_YOUR ASSIGNMENT_
Look through the listing below for the string "para". Show each line where it occurs.
(RECORDS FOR THE TASK)
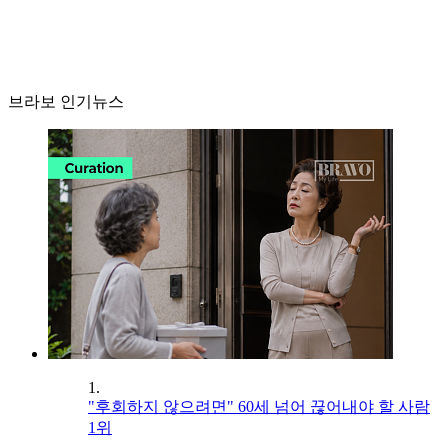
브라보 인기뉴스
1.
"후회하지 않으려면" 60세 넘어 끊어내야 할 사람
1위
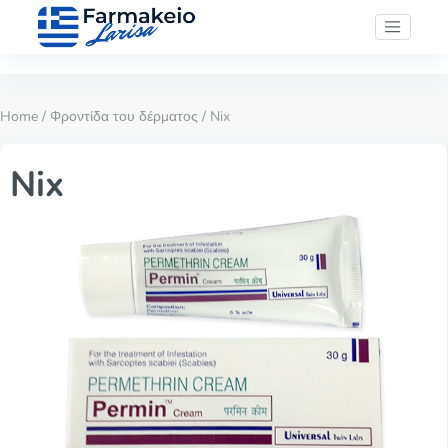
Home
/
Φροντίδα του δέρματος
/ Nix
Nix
(End RECORDS FOR THE TASK)
(RECORDS FOR THE TASK)
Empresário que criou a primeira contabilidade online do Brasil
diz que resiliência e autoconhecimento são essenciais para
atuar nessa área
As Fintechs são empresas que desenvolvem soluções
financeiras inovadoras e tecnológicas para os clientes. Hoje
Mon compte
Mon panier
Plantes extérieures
(End RECORDS FOR THE TASK)
_EXERCISE RESPONSE_
diz que resiliência e autoconhecimento são essenciais para
financeiras inovadoras e tecnológicas para os clientes. Hoje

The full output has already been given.